Pallazo Spini Ferroni – un exemple de bâtiment résidentiel médiéval en Pietraforte. Photo de Ricardalovesmonuments sur Wikimedia.

Le pietraforte s’est formé à la fin du Crétacé, il y a 100 à 65 millions d’années, sous l’effet de courants de turbidité. Il s’agit d’un mélange d’eau et de sédiments qui descend une pente et dépose des sédiments lorsqu’il perd de l’élan parce qu’il atteint une zone plate. Ce phénomène est plus fréquent dans les eaux profondes de l’océan. Le pietraforte peut donc être considéré comme un dépôt marin. Techniquement parlant, les coureurs sont donc à proximité de la mer à Rimini comme à Florence. Secouez-vous !

Un fait géologique amusant

La course d’aujourd’hui se déroule dans deux pays : l’Italie et Saint-Marin. Si la première étape avait lieu il y a environ 20 000 ans et qu’elle s’étendait sur une centaine de kilomètres, elle atteindrait également la région de l’actuelle Croatie. Le rafraîchissement d’après-course s’appellerait alors « bevanda » au lieu de « spritz ». Mais comment les coureurs vont-ils traverser la mer Adriatique ? Heureusement, ils n’auront pas à le faire.
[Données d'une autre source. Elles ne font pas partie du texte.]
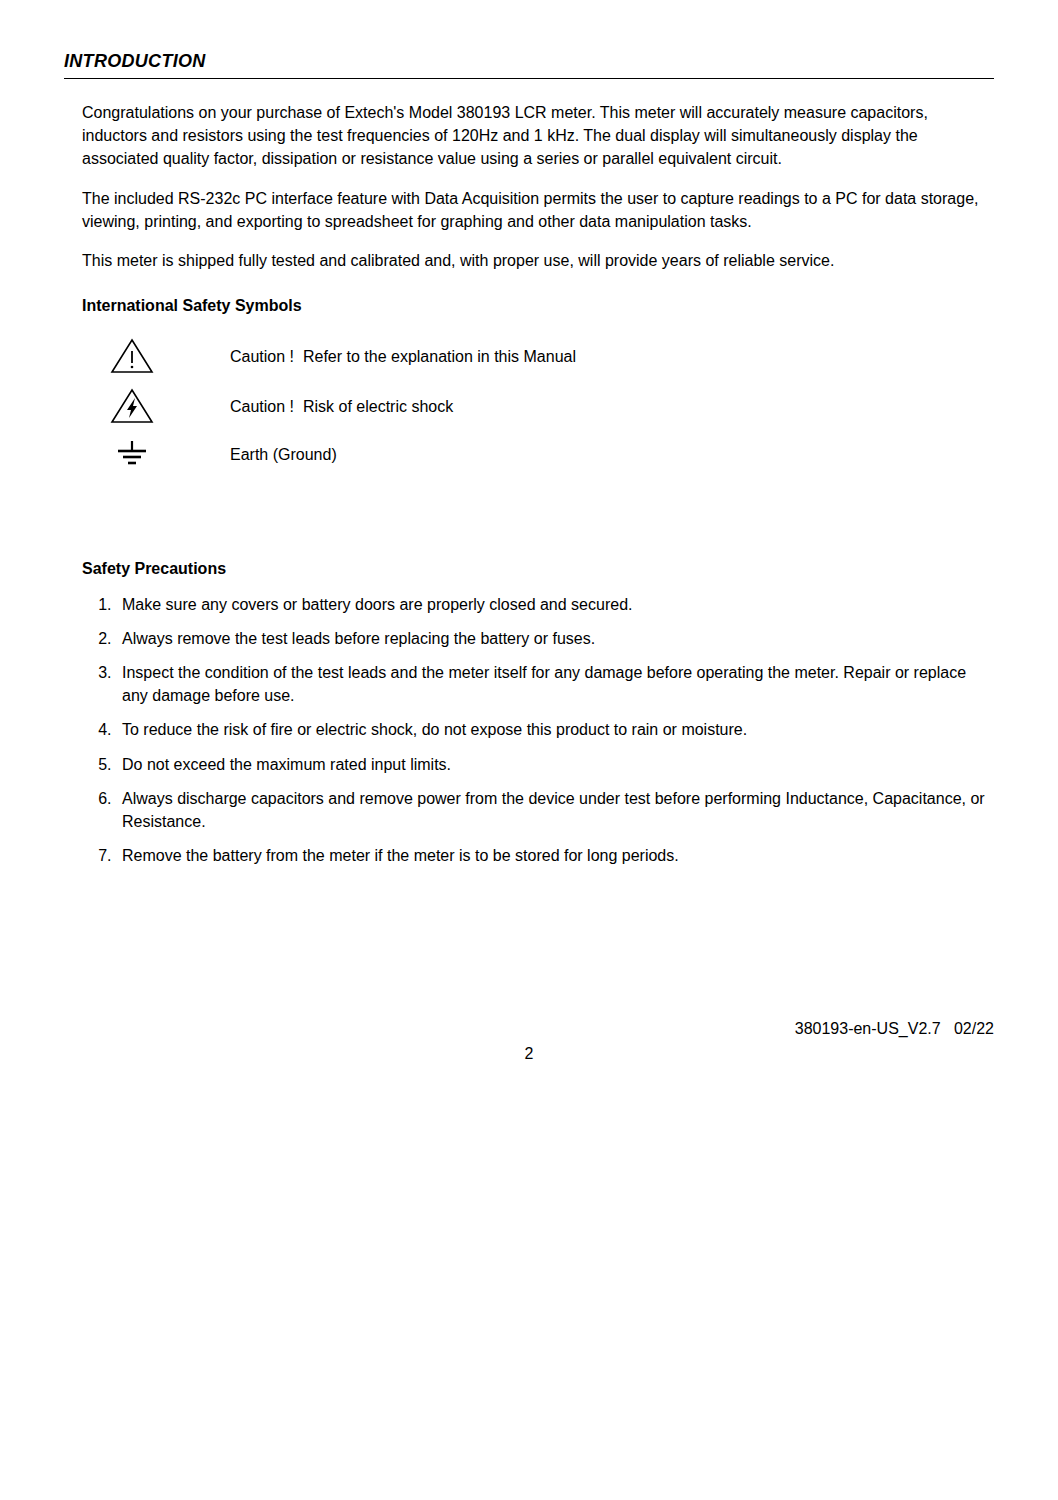INTRODUCTION
Congratulations on your purchase of Extech's Model 380193 LCR meter. This meter will accurately measure capacitors, inductors and resistors using the test frequencies of 120Hz and 1 kHz. The dual display will simultaneously display the associated quality factor, dissipation or resistance value using a series or parallel equivalent circuit.
The included RS-232c PC interface feature with Data Acquisition permits the user to capture readings to a PC for data storage, viewing, printing, and exporting to spreadsheet for graphing and other data manipulation tasks.
This meter is shipped fully tested and calibrated and, with proper use, will provide years of reliable service.
International Safety Symbols
| | Caution ! Refer to the explanation in this Manual |
| | Caution ! Risk of electric shock |
| | Earth (Ground) |
Safety Precautions
Make sure any covers or battery doors are properly closed and secured.
Always remove the test leads before replacing the battery or fuses.
Inspect the condition of the test leads and the meter itself for any damage before operating the meter. Repair or replace any damage before use.
To reduce the risk of fire or electric shock, do not expose this product to rain or moisture.
Do not exceed the maximum rated input limits.
Always discharge capacitors and remove power from the device under test before performing Inductance, Capacitance, or Resistance.
Remove the battery from the meter if the meter is to be stored for long periods.
380193-en-US_V2.7 02/22
2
Au cours du dernier maximum glaciaire, qui, comme son nom l’indique, marque la plus grande extension des glaciers de la dernière glaciation, tant d’eau a été stockée dans les glaciers que le niveau de la mer sur l’ensemble du globe était inférieur d’environ 125 mètres à celui d’aujourd’hui. Cela signifie que vous pouvez parcourir le chemin le plus court entre les Apennins et les Dinarides sans vous mouiller les pieds. Enfin, si vous ne comptez pas la traversée du Pô au milieu du parcours. Dommage qu’il n’y ait pas eu de vélos à l’époque. Cela rendrait le voyage beaucoup plus rapide.

Reconstruction de la région nord de l’Adriatique au cours du dernier maximum glaciaire(d’après Peresani et al., 2021). Les Alpes sont couvertes de glaciers et la côte adriatique se trouve à plusieurs centaines de kilomètres au sud-est par rapport à aujourd’hui. Les étoiles jaunes sont Florence, Rimini et Saint-Marin.

Nous espérons tous que la première étape sera passionnante et pleine de surprises. Heureusement, c’est déjà le cas d’un point de vue géologique. Aujourd’hui, vous avez, je l’espère, appris quelque chose de nouveau sur la formation des Apennins septentrionaux, leurs tremblements de terre et le fait que le départ et l’arrivée ont quelque chose de marin en commun. Il faudra cependant attendre une nouvelle glaciation pour voir si les organisateurs étendront l’étape à un autre pays. Pour cette année, nous ne pouvons qu’espérer que la seule secousse sera sous la forme d’un trac d’avant-course.